Going home was the hard part. I'd grown so accustomed to everyone at the Rehab Center, it felt like my training wheels were being taken off and I was being pushed into oncoming traffic. Of course, it wasn't nearly that bad. Two nurse's aides had been working with me and the rehab staff for the past week, learning how to do whatever I'd need to have done at home. And the house was equipped with full environmental controls that let me manipulate everything through my computer-brain interface by tapping into the home automation system. Lights, heat, TV, telephone, and of course the pager that my aide wore on her wrist were all at my beck and call.
It's nice to have money.
Still, it didn't feel like home. Linda should have been there.
My newly appointed driver picked me up the next morning. Very tacky. I made a note to have them build me a van I could drive myself.
He unloaded me at the main entrance. It felt odd to be wheeling into the atrium at Nucleic Innovations through the same doors I'd walked through a thousand times before.
Tanner had been keeping me abreast of the boardroom battles going on in my absence. I whirred into his office in The Monster, bruising the polished wood as I entered.
Tanner started at the cacophonous intrusion.
My brain smiled, but I knew all Tanner could see was a blank face. “Guess I'll have to get some kick plates on those doors before I punch holes in them."
"Or you could wait for somebody to open it,” Tanner said, surveying the damage.
I ignored him. “So what's happening with the Shower Heads?” Shower Heads ... we always managed to come up with some innocuous name for each of our brutal inventions; in this case, missiles carrying a head of nuclear waste that would burst three hundred yards over its target and shower the area with its venom.

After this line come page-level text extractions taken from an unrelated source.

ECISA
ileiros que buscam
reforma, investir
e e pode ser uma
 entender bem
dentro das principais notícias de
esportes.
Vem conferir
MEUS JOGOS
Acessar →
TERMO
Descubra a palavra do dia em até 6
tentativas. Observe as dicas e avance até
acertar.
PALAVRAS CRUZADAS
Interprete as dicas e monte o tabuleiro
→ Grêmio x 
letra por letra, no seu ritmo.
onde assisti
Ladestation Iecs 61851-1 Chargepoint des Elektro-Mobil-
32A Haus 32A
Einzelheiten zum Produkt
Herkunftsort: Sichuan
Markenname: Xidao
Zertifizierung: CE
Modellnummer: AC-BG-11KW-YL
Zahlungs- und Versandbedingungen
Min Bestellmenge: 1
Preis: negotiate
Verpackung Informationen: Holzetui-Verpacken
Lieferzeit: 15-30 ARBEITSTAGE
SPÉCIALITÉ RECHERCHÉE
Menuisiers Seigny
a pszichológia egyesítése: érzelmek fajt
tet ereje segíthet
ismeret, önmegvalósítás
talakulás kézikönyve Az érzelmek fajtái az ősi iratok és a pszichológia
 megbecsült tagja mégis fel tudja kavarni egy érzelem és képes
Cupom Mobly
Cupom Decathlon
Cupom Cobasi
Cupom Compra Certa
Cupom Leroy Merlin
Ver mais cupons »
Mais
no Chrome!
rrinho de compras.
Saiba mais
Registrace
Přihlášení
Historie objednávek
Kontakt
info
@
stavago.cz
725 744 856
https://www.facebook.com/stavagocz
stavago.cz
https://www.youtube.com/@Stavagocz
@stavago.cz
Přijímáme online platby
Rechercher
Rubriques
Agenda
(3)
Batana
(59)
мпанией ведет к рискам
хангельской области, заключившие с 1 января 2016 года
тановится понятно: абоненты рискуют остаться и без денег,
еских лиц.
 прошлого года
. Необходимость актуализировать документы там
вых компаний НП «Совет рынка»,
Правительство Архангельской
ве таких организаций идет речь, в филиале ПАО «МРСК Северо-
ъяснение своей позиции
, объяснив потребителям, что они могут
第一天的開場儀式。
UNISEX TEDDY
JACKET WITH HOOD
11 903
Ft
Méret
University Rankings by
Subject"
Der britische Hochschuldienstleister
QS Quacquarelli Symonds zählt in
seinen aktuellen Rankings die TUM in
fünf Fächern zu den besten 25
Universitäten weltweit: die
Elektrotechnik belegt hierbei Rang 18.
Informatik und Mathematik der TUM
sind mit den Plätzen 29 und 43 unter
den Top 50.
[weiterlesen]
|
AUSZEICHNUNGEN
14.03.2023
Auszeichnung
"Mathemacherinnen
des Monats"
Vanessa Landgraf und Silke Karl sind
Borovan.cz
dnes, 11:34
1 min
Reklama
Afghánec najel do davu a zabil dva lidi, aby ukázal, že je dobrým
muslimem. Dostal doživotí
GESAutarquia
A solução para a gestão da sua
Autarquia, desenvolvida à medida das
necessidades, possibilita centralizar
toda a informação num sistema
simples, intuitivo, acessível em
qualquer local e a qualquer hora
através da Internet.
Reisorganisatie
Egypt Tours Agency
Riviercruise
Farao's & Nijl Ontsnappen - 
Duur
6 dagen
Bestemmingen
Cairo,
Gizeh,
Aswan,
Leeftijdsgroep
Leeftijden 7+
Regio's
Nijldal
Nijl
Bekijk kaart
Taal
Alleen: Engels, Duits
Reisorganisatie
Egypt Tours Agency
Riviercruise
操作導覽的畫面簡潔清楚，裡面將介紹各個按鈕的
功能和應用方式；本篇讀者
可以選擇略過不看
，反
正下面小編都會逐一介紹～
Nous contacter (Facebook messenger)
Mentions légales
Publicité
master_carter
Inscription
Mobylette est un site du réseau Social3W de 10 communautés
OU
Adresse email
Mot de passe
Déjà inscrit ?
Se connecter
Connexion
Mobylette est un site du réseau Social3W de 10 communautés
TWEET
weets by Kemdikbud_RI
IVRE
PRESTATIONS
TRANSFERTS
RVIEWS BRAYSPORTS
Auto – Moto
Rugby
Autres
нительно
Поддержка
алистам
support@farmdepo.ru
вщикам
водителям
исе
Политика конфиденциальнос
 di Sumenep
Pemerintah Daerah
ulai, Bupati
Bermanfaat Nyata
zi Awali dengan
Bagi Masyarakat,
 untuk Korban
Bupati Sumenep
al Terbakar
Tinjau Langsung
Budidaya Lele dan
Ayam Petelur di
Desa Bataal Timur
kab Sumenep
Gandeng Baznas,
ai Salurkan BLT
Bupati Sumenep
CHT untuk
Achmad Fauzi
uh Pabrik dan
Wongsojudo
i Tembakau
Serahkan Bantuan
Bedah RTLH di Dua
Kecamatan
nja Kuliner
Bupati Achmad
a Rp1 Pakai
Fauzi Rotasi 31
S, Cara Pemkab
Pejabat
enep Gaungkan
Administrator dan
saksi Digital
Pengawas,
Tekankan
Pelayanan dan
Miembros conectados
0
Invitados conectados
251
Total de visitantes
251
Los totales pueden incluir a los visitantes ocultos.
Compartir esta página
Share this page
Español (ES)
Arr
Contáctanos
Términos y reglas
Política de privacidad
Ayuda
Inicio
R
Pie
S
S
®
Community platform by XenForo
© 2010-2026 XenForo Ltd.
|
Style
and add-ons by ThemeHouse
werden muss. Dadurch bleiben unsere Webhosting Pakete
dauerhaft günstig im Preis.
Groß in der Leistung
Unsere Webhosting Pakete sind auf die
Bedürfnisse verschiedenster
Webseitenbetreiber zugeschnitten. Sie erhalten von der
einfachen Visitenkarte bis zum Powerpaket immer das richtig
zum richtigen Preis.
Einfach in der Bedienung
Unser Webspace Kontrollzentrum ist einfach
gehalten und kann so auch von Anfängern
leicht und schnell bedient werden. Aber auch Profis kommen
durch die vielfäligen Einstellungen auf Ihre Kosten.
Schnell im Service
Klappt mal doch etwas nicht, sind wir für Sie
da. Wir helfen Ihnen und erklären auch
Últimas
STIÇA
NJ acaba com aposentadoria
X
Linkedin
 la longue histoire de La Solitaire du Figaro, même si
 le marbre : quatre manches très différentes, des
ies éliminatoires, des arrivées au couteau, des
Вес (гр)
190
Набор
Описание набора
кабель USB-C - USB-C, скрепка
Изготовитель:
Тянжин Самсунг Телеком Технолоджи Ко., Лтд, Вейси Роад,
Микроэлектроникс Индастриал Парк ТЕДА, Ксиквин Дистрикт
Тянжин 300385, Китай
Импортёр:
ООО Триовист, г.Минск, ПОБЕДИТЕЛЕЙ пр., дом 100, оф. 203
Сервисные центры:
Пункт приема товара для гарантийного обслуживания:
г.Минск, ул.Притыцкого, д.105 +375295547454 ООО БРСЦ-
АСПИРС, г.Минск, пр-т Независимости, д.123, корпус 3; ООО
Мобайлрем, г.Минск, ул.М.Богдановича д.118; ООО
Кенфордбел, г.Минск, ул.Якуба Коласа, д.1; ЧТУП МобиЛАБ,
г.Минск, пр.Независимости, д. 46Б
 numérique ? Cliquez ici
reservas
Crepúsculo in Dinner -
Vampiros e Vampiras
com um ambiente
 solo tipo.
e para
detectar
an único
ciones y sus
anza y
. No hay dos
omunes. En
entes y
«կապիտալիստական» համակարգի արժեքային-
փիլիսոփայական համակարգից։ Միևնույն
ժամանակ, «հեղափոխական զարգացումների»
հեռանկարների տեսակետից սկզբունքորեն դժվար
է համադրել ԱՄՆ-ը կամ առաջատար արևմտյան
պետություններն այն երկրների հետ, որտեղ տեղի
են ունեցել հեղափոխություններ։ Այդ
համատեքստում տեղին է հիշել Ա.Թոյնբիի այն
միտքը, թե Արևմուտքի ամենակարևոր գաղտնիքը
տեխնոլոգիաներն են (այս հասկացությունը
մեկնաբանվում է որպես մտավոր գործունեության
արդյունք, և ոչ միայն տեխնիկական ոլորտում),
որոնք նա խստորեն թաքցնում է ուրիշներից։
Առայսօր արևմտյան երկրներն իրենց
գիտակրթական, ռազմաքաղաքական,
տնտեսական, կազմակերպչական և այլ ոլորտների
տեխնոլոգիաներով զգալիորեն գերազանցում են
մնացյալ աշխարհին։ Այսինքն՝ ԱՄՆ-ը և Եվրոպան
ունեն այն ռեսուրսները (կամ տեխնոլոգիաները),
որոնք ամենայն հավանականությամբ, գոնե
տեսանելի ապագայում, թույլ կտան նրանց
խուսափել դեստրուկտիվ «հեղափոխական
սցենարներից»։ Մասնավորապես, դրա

"We vote on Thursday,” Tanner said. “The Defense Department's pressuring us to come up with the goods or they're going to release it to another contractor."
I tried without success to bite my lower lip. “You know I'm not one to shy away from a new weapon system. Hell, we built this place on nuclear applications for war, but up till now it's all been miniature explosives like the Pea Shooter Grenades or nucleic power cells to run the tanks and planes. But this ... how will history judge us, Tanner?"
"Hell,” Tanner said, “how will we judge ourselves?"
"It would certainly end the argument about
whether we crossed the line in letting the ethics of war justify what we do."
"So how do we stop it? The board's split dead even on this one."
"In which case, my vote decides the victor,” I said. “It's good to be king."
"I was afraid you wouldn't cash in that chip,” Tanner said.
I had never had any problems impressing my will on others, winning by conversion rather than coercion. A press of the hand, a gleam in the eye, a nod so subtle it only registered in the direction it was aimed. I could sway any vote my way and everyone would walk out thinking I was a nice guy; depends how you define nice, I guess. I ruled with an iron fist that no one noticed, but life would be different now; no time for nuance.
"I've been saving it for the right occasion."
When Thursday morning came I was ready to do battle. God, it felt good to mean something again. In spite of a crowded lobby, I had the elevator to myself; The Monster can be pretty intimidating. The bell dinged and when the doors slid open I rode out with purpose, right past the gawking secretaries and through the newly installed automatic door to my office.
Tanner appeared at the doorway a few minutes later. “Ready?"
"Let's get the bastards,” I said.
Tanner led the way and held the boardroom door for me as I rolled in. We were the last to arrive. My customary spot at the head of the table had been cleared to make room for the new mechanical me.
Dave Dunnster stood. “First on the agenda is the financials from the fourth..."
"We're not blind, Dave,” I sputtered. The agenda was up on our monitors plain as day.
"But it's protocol, Troy."
"Screw protocol. Let's get to the meat, shall we, gentlemen?"
The buzz around the table was comical. I had always placated these turkeys, and it was fun watching them adjust to my change in attitude; some experiences can affect your priorities. It was tedious using my new brain toys and I had to get business done before I collapsed from exhaustion.